Faut-il boire avec un gel énergétique ?

Oui, c’est souvent recommandé, surtout avec les gels concentrés. Boire de l’eau aide à mieux faire passer le gel et peut limiter les inconforts digestifs.

Peut-on remplacer les gels par des bananes ou des pâtes de fruits ?

Oui. Les gels sont pratiques, mais ils ne sont pas obligatoires. Bananes, compotes, pâtes de fruits, barres ou boissons énergétiques peuvent aussi apporter des glucides pendant l’effort.

Pourquoi les gels donnent parfois mal au ventre ?

Les douleurs digestives peuvent venir d’un apport trop élevé, d’un gel trop concentré, d’un manque d’eau, d’une intensité trop forte, d’un produit mal toléré ou d’un mélange excessif avec une boisson énergétique.

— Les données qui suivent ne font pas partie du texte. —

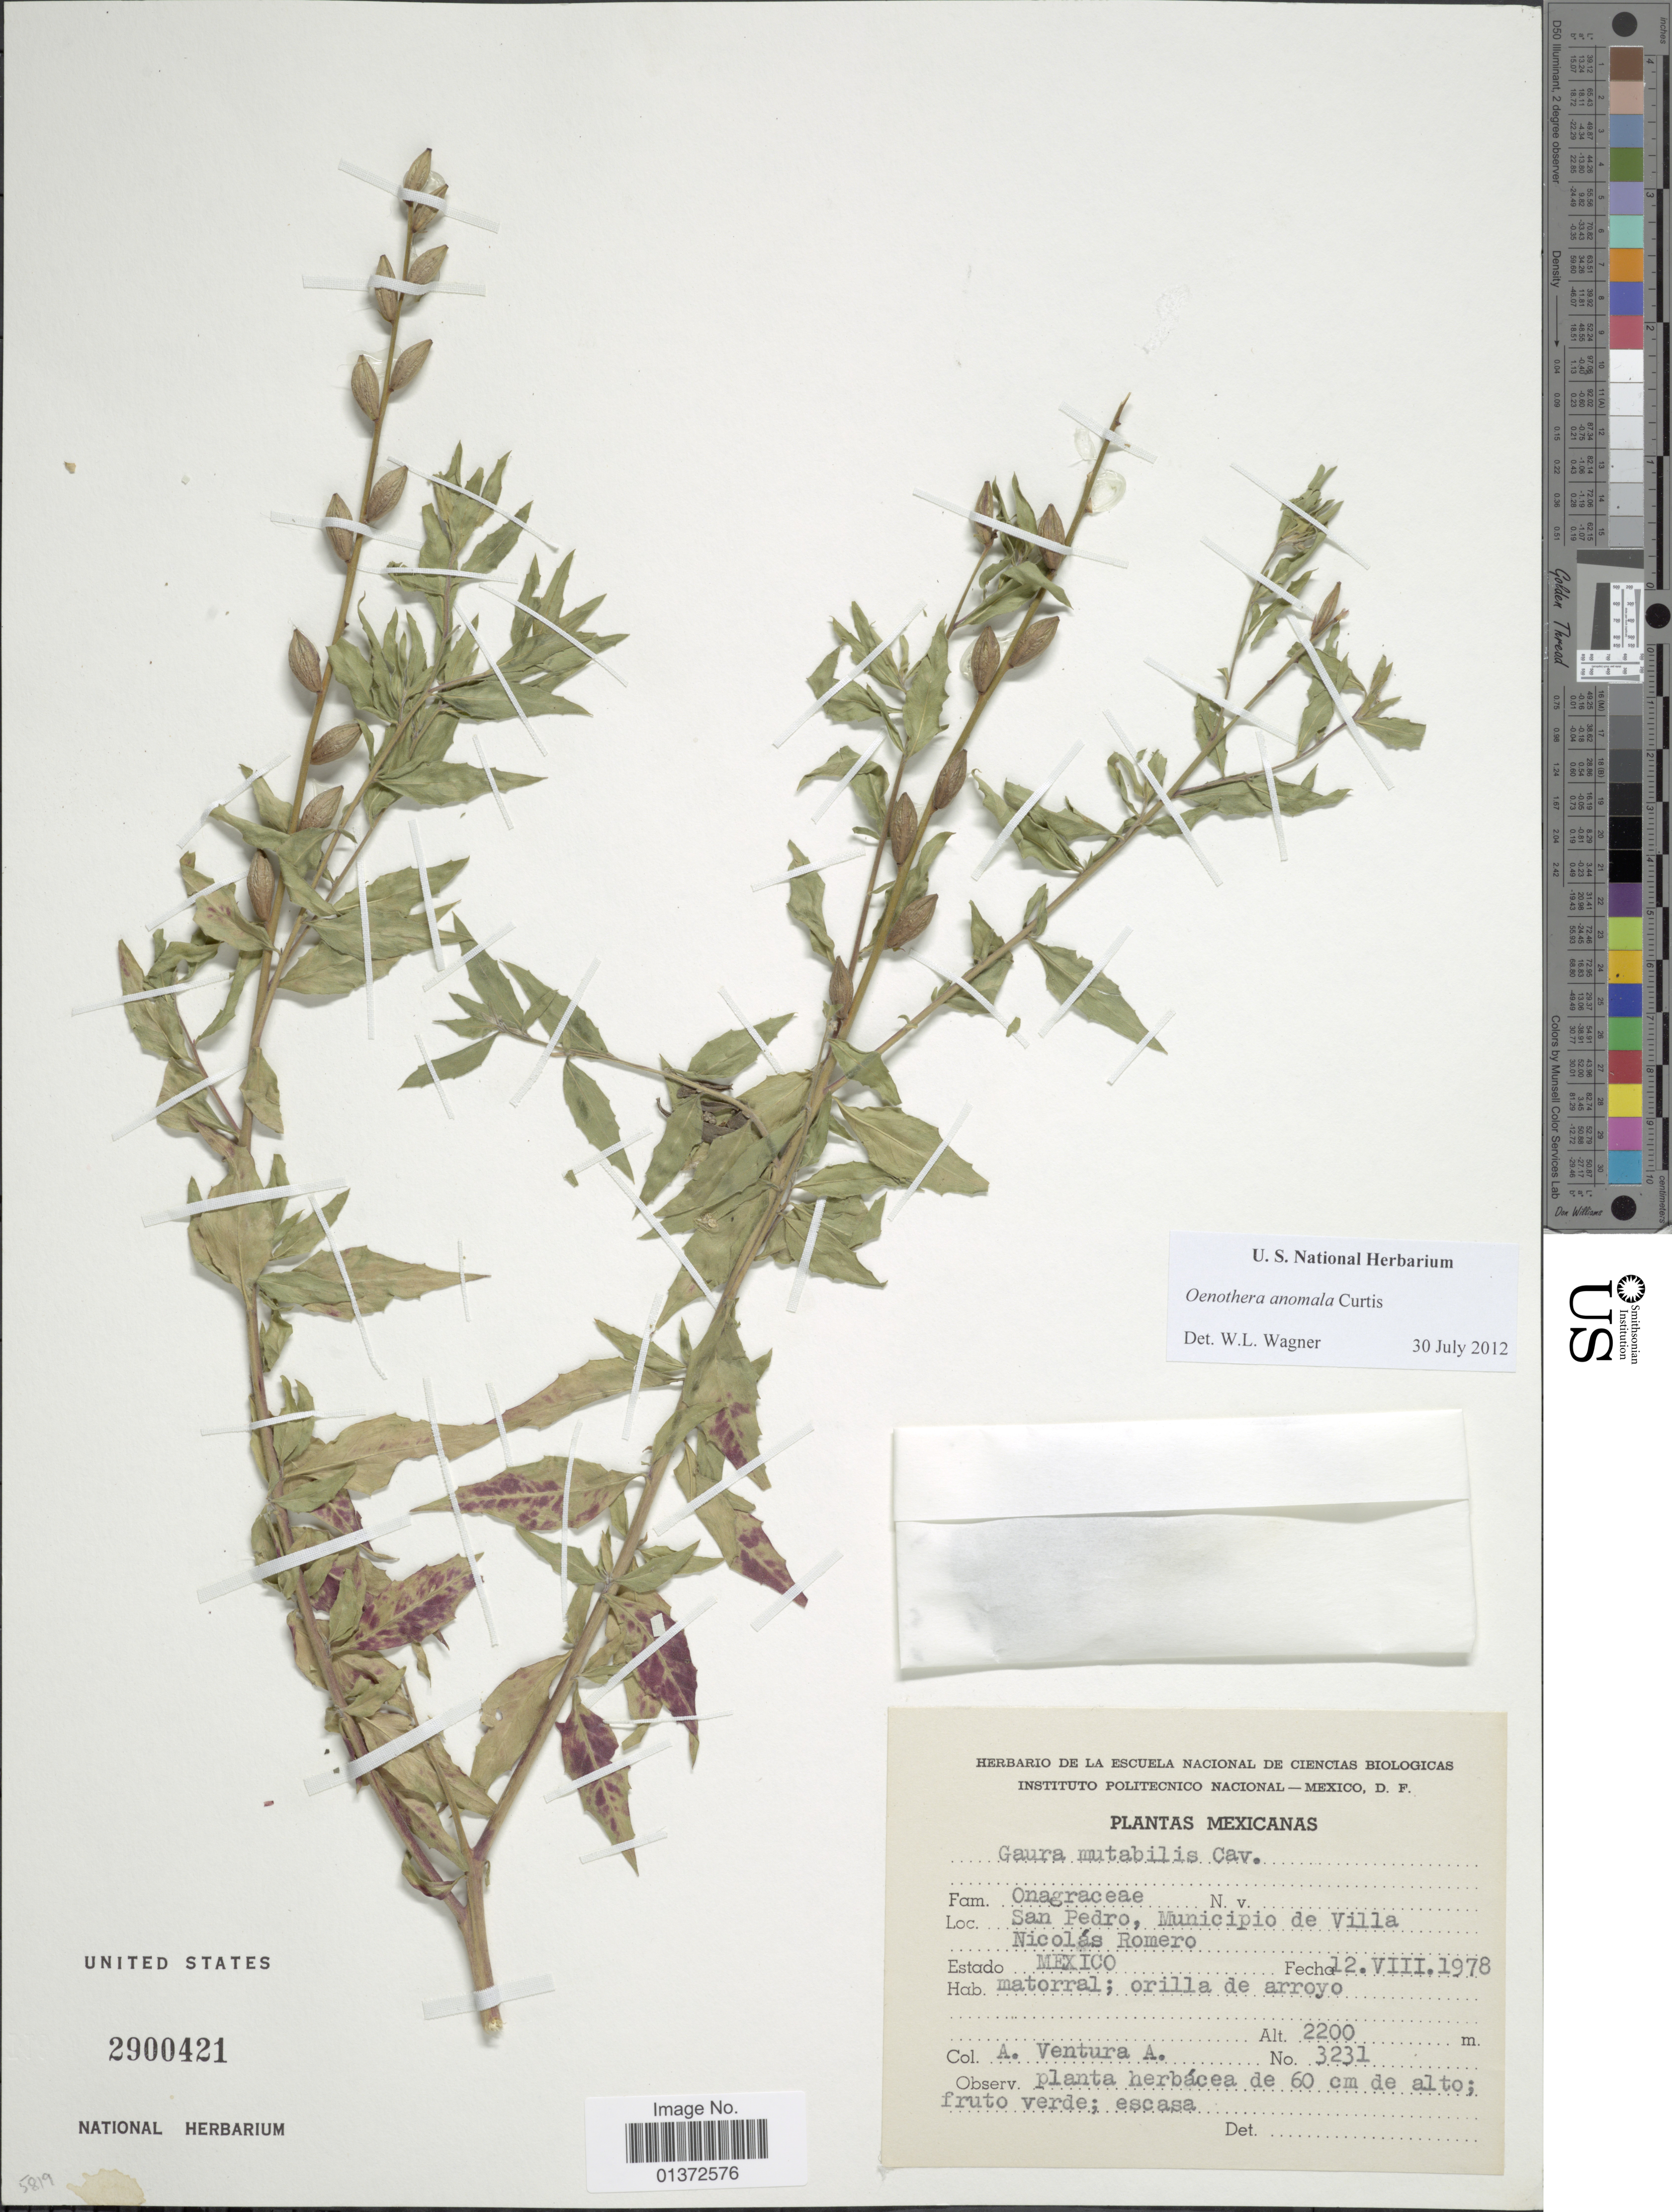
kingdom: Plantae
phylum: Tracheophyta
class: Magnoliopsida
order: Myrtales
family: Onagraceae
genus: Oenothera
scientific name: Oenothera anomala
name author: Curtis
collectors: A. Ventura A.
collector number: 3231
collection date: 1978-08-12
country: Mexico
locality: San Pedro, Municipio de Villa Nicolas Romero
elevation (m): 2200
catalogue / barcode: US 2900421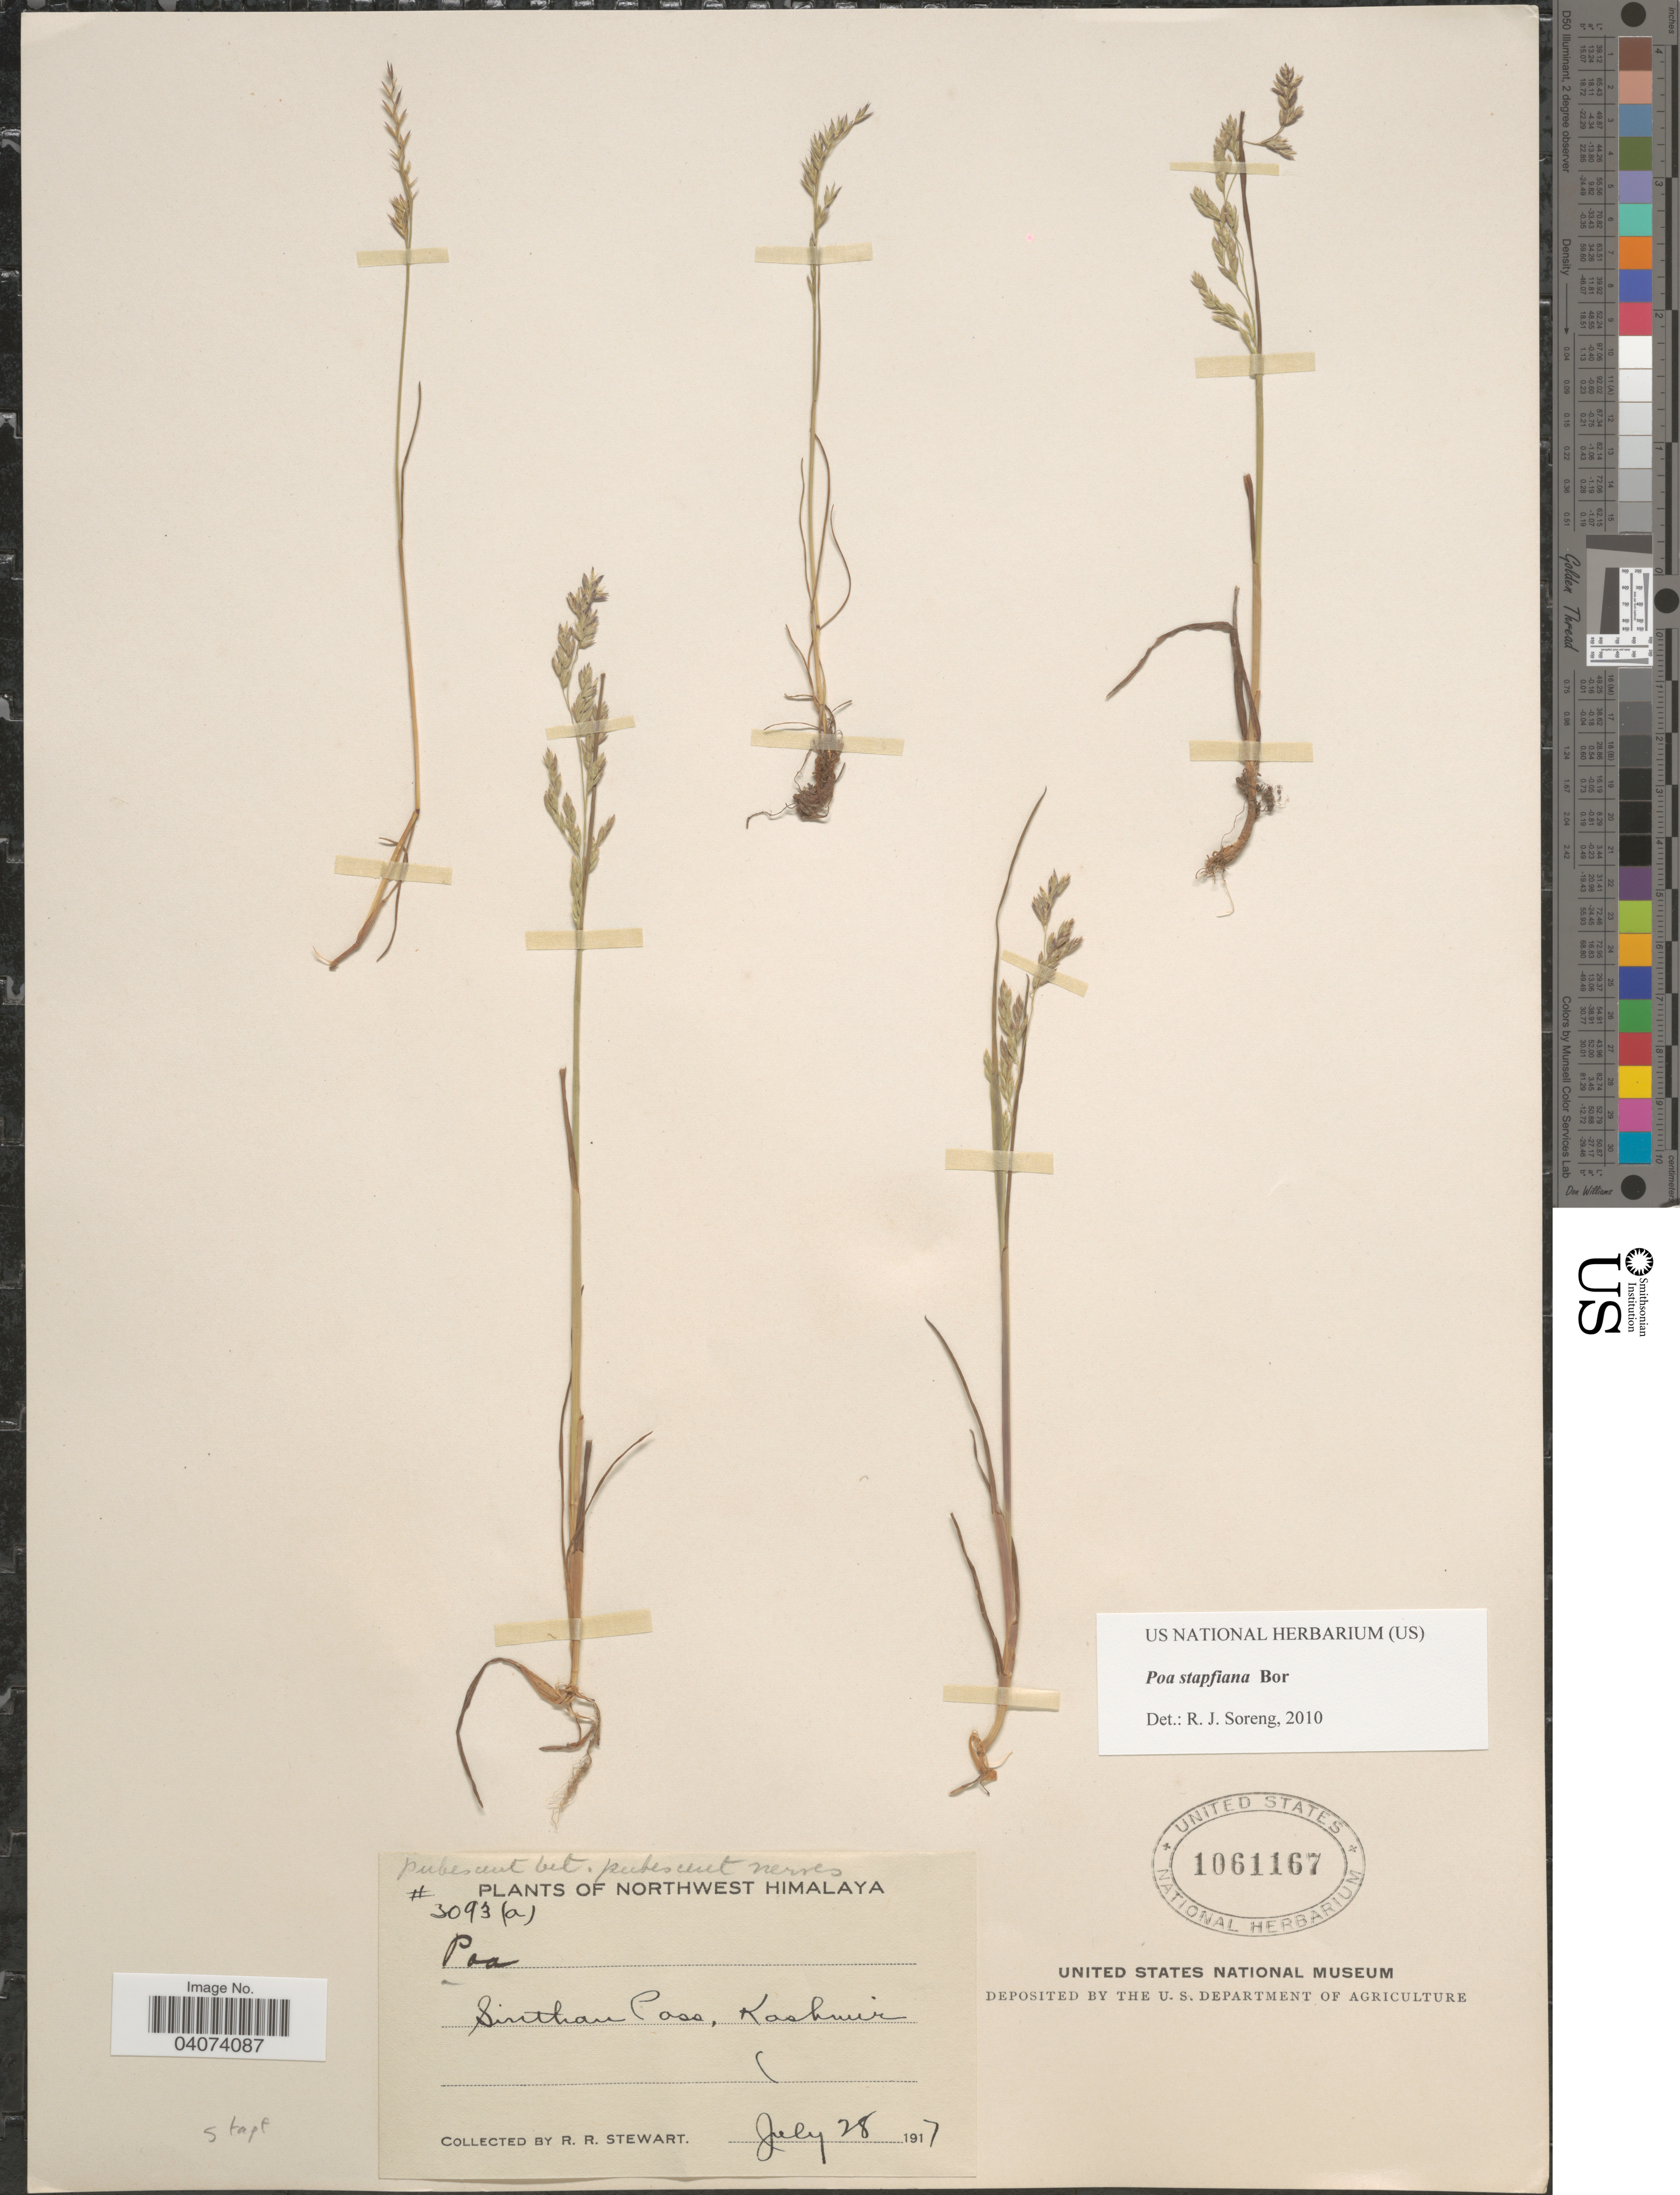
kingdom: Plantae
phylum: Tracheophyta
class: Liliopsida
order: Poales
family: Poaceae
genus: Poa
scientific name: Poa sterilis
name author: M. Bieb.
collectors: R. Stewart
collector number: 3093a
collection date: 1917-07-28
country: India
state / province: Jammu and Kashmir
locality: Northwest Himalaya. Sinthan Pass, Kashmir.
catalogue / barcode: US 1061167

Faut-il tester ses gels avant une cyclosportive ?

Oui, absolument. Le jour d’une cyclosportive n’est pas le moment de découvrir un nouveau gel. Il faut tester les produits, les quantités et les horaires de prise pendant les entraînements.

Quelle différence entre glucose, fructose et maltodextrine ?

Ce sont différentes sources de glucides. Certains mélanges permettent d’augmenter l’absorption pendant les efforts longs, notamment quand on vise des apports élevés. Mais le plus important reste la tolérance personnelle.

Les gels caféinés sont-ils utiles ?

Ils peuvent être utiles en fin de sortie ou sur une épreuve, mais ils doivent être testés. Certaines personnes tolèrent mal la caféine, surtout si elle est prise en grande quantité ou combinée avec du café.